Frank was in a decidedly disturbed state of mind. From being angry he got dejected, and for some time he allowed his thoughts to wander unrestrained. He actually envied Ned Foreman and his wandering career. If it had not been for his loyalty to his parents he would have hunted up the grinding wagon to ask the man who had relieved Ned to give him a job.
It would not have been so hard for Frank if he had had any close chum to whom he could have confided his troubles. But Miss Brown had spoiled all that. She kept the garden like a parlor, and scared away what few acquaintances Frank had with her severe looks and manner. The Jordans had lived at Tipton for only a year. The greater part of that time Frank had been absent at a boarding-school in a neighboring town. The lads with whom he had formerly associated in Tipton were away at various academies. Frank did not know the town schoolboys very well.
He went downtown and strolled about for a time. Defiantly he walked calmly past Mace's jewelry store, and even paused and looked through its front plate-glass show window. He passed the usual hangout of Judge Roseberry, and did not hasten his steps a bit when he saw that the judge, lounging on a bench, noticed him.
Frank fancied that after he had passed the tavern the judge said something to some of his fellow hangers on, and that they glanced after him with some curiosity. A little farther on two little schoolboys paused in their walk, stared hard at him and then scooted away, saying something about a "burglary."
"Mace is bluffing, and so is the judge," determined Frank. "They have no evidence against me, and they don't dare to arrest me. If they spread their false stories, all the same, they shall suffer for it."
Frank felt pretty lonesome and gloomy as he passed the schoolhouse. The boys were rushing out, free from the tasks of the day. It might have been imagination, but Frank fancied that one or two of them greeted him with a cool nod and hurried on. As he politely lifted his cap to a bevy of girls, he imagined that they were rather constrained in their return greeting and looked at him queerly.

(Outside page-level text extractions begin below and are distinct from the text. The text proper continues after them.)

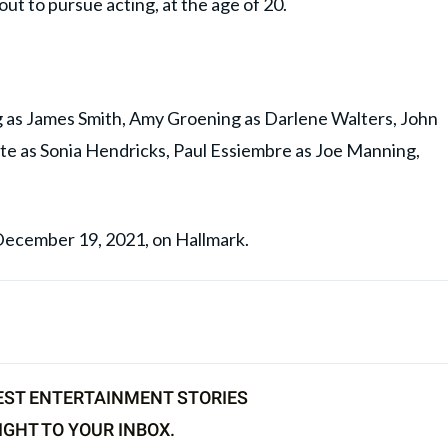
ut to pursue acting, at the age of 20.
g as James Smith, Amy Groening as Darlene Walters, John
ite as Sonia Hendricks, Paul Essiembre as Joe Manning,
 December 19, 2021, on Hallmark.
EST ENTERTAINMENT STORIES
IGHT TO YOUR INBOX.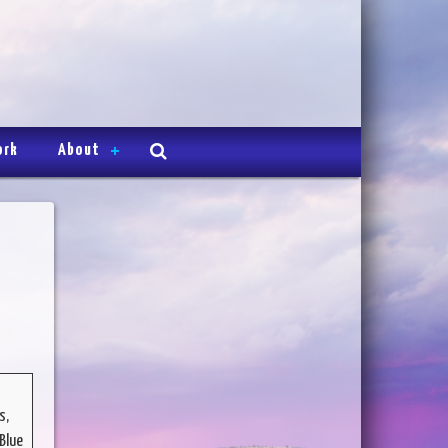
ork
About
s,
Blue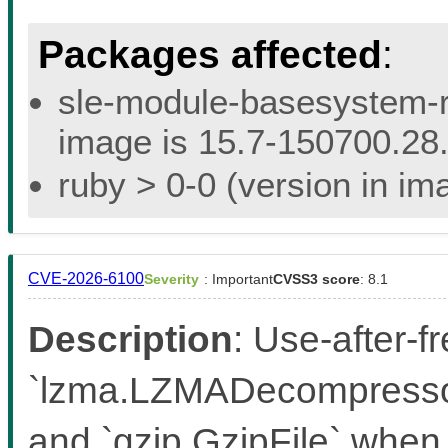
Packages affected
:
sle-module-basesystem-re
image is 15.7-150700.28.
ruby > 0-0 (version in ima
CVE-2026-6100
Severity
: Important
CVSS3 score
: 8.1
Description
: Use-after-f
`lzma.LZMADecompressor
and `gzip.GzipFile` when 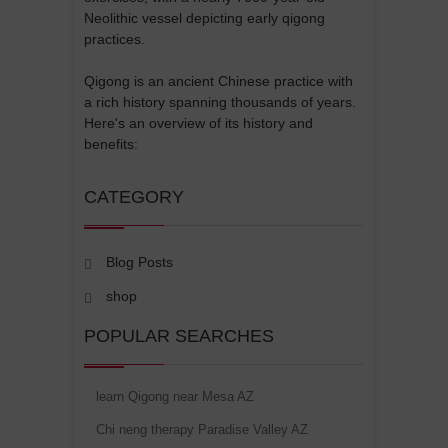
Neolithic vessel depicting early qigong
practices.
Qigong is an ancient Chinese practice with
a rich history spanning thousands of years.
Here's an overview of its history and
benefits:
CATEGORY
Blog Posts
shop
POPULAR SEARCHES
learn Qigong near Mesa AZ
Chi neng therapy Paradise Valley AZ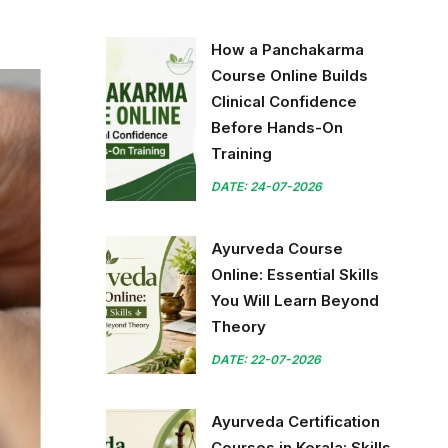
How a Panchakarma
Course Online Builds
Clinical Confidence
Before Hands-On
Training
DATE: 24-07-2026
Ayurveda Course
Online: Essential Skills
You Will Learn Beyond
Theory
DATE: 22-07-2026
Ayurveda Certification
Courses in Kerala: Skills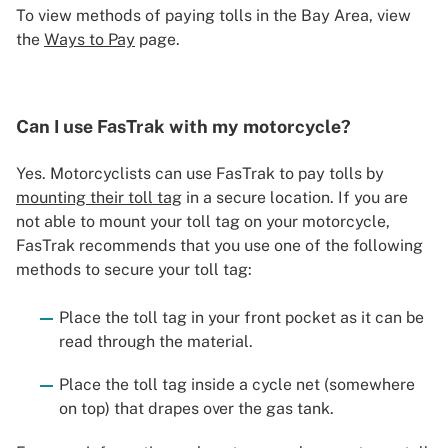
To view methods of paying tolls in the Bay Area, view
the
Ways to Pay
page.
Can I use FasTrak with my motorcycle?
Yes. Motorcyclists can use FasTrak to pay tolls by
mounting their toll tag
in a secure location. If you are
not able to mount your toll tag on your motorcycle,
FasTrak recommends that you use one of the following
methods to secure your toll tag:
Place the toll tag in your front pocket as it can be
read through the material.
Place the toll tag inside a cycle net (somewhere
on top) that drapes over the gas tank.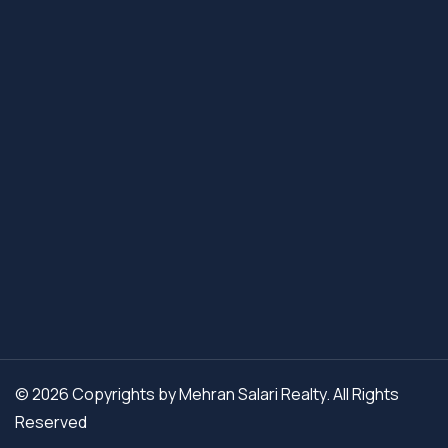
© 2026 Copyrights by Mehran Salari Realty. All Rights
Reserved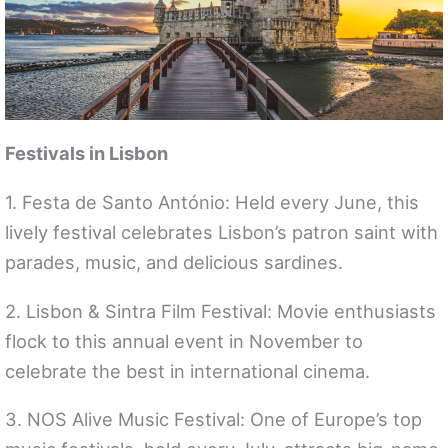
Festivals in Lisbon
1. Festa de Santo António: Held every June, this
lively festival celebrates Lisbon’s patron saint with
parades, music, and delicious sardines.
2. Lisbon & Sintra Film Festival: Movie enthusiasts
flock to this annual event in November to
celebrate the best in international cinema.
3. NOS Alive Music Festival: One of Europe’s top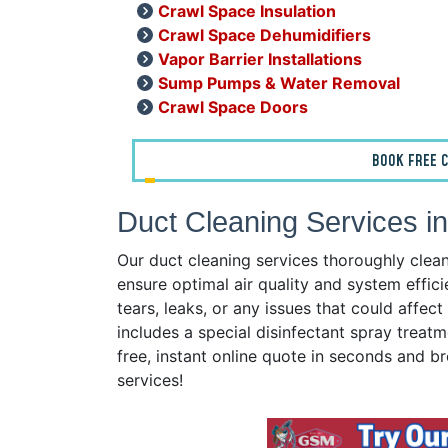
Crawl Space Insulation
Crawl Space Dehumidifiers
Vapor Barrier Installations
Sump Pumps & Water Removal
Crawl Space Doors
BOOK FREE C
Duct Cleaning Services in
Our duct cleaning services thoroughly clea
ensure optimal air quality and system effici
tears, leaks, or any issues that could affe
includes a special disinfectant spray treatm
free, instant online quote in seconds and br
services!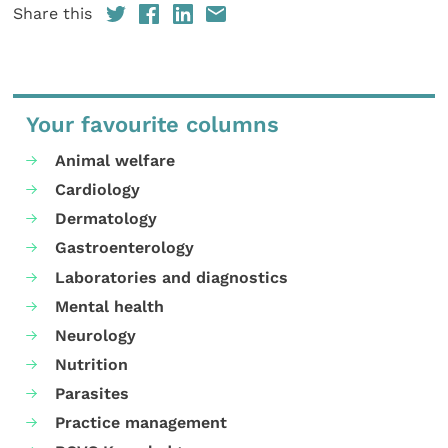
Share this
Your favourite columns
Animal welfare
Cardiology
Dermatology
Gastroenterology
Laboratories and diagnostics
Mental health
Neurology
Nutrition
Parasites
Practice management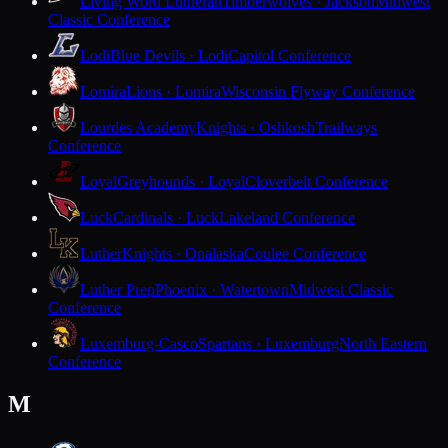
Living Word Lutheran
Timberwolves · Jackson
Midwest
Classic Conference
Lodi
Blue Devils · Lodi
Capitol Conference
Lomira
Lions · Lomira
Wisconsin Flyway Conference
Lourdes Academy
Knights · Oshkosh
Trailways
Conference
Loyal
Greyhounds · Loyal
Cloverbelt Conference
Luck
Cardinals · Luck
Lakeland Conference
Luther
Knights · Onalaska
Coulee Conference
Luther Prep
Phoenix · Watertown
Midwest Classic
Conference
Luxemburg-Casco
Spartans · Luxemburg
North Eastern
Conference
M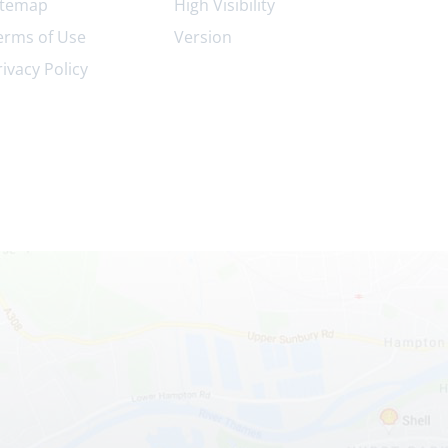
itemap
High Visibility
erms of Use
Version
rivacy Policy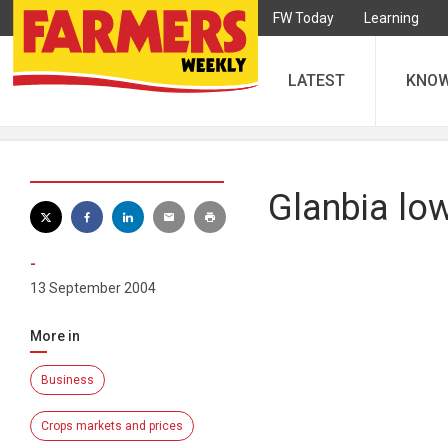
FW Today
Learning
LATEST
KNO
Glanbia low
-
13 September 2004
More in
Business
Crops markets and prices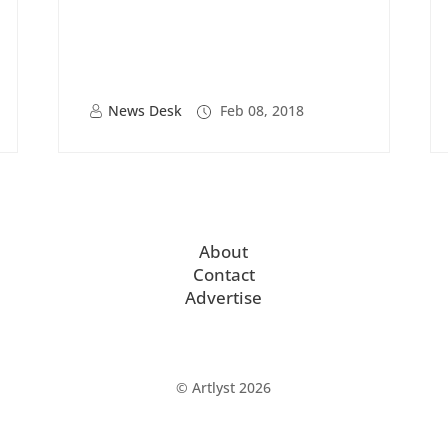
News Desk
Feb 08, 2018
About
Contact
Advertise
© Artlyst 2026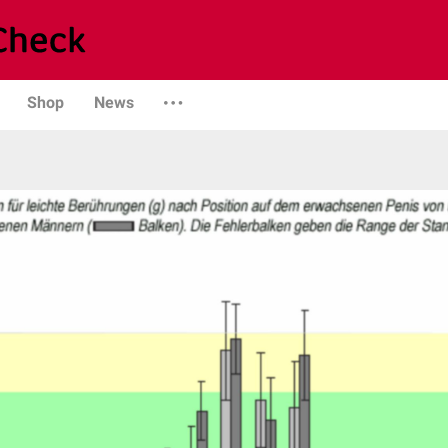
Shop
News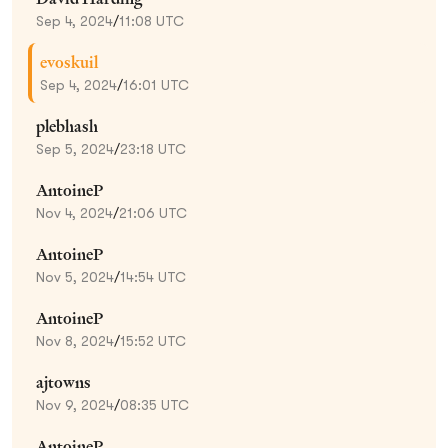
Sep 4, 2024
/
11:08 UTC
evoskuil
Sep 4, 2024
/
16:01 UTC
plebhash
Sep 5, 2024
/
23:18 UTC
AntoineP
Nov 4, 2024
/
21:06 UTC
AntoineP
Nov 5, 2024
/
14:54 UTC
AntoineP
Nov 8, 2024
/
15:52 UTC
ajtowns
Nov 9, 2024
/
08:35 UTC
AntoineP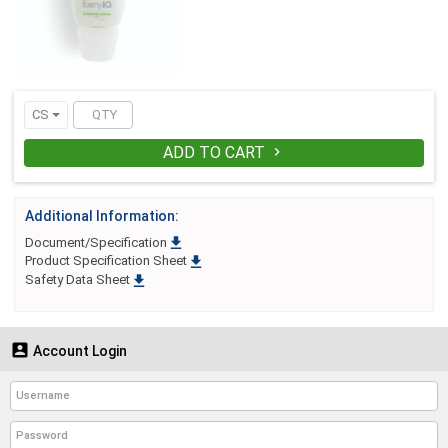
and product engineering. By design,
there are no costly dispensers to install,
maintain or repair. And no refilling is
necessary. When foamyiQ is empty,
simply remove it from the bracket, and
snap on a fresh, new one. It´s as simple
as: Attach, Deplete, Repeat.
CS
ADD TO CART

Additional Information:

Document/Specification

Product Specification Sheet

Safety Data Sheet

Account Login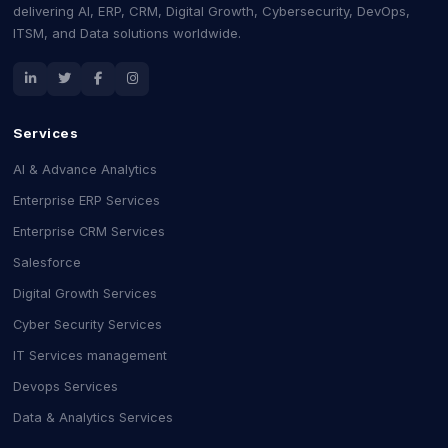
delivering AI, ERP, CRM, Digital Growth, Cybersecurity, DevOps,
ITSM, and Data solutions worldwide.
Services
AI & Advance Analytics
Enterprise ERP Services
Enterprise CRM Services
Salesforce
Digital Growth Services
Cyber Security Services
IT Services management
Devops Services
Data & Analytics Services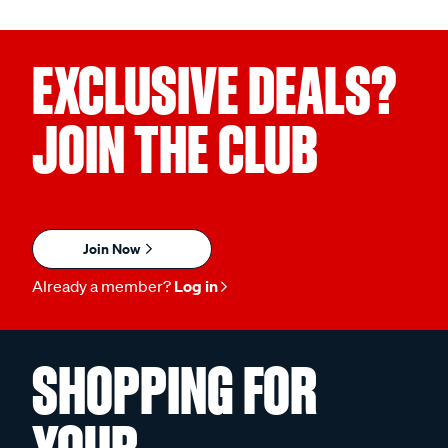
EXCLUSIVE DEALS?
JOIN THE CLUB
Join Now
Already a member?
Log in
SHOPPING FOR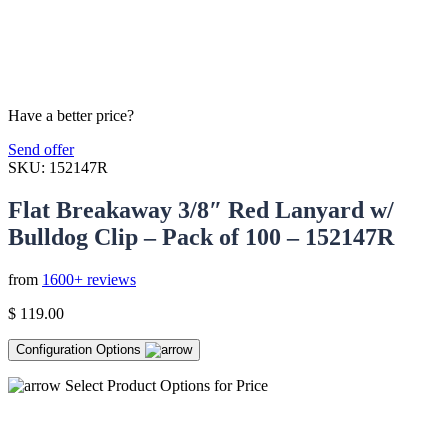
Have a better price?
Send offer
SKU:
152147R
Flat Breakaway 3/8″ Red Lanyard w/
Bulldog Clip – Pack of 100 – 152147R
from
1600+ reviews
$
119.00
Configuration Options
Select Product Options for Price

Beyond the schoolhouse was Bolter's Hill, a famous place for coasting in the winter time. Just now it had a new power of attraction for the schoolboys. An old hermit-like fellow named Clay Dobbins had lived for years at the other side of the hill. He owned a little patch of ground and a dilapidated house. His wife had died recently, and all the village knew of his two chronic complaints.
The first was that "Sairey had died leaving a sight less money than he had expected," and old Dobbins had wondered if the lawyers or the speculators had got it.
The second was that the old man had got nervous and lonely living in the isolated spot. So he had rented a hut the other side of Bolter's Hill, near the schoolhouse. He planned to have his house moved there, and intended starting a little candy and notion store.
There had never been much house-moving in Tipton, and nobody in the village was equipped to undertake even the simple task of conveying the Dobbins dwelling uphill and then down again. A house-moving firm from Pentonville, however, had engaged to perform the work. They had jacked up the house on screws, chained it securely to a log frame, and, setting a portable windlass at the top of the hill, operated this by horse power.
An immense rope cable, thick as a man's arm, ran to a pulley under the house. It was a novelty to the school youngsters to watch the horse go round and round the windlass, and to see the house come up the hill a slow inch at a time.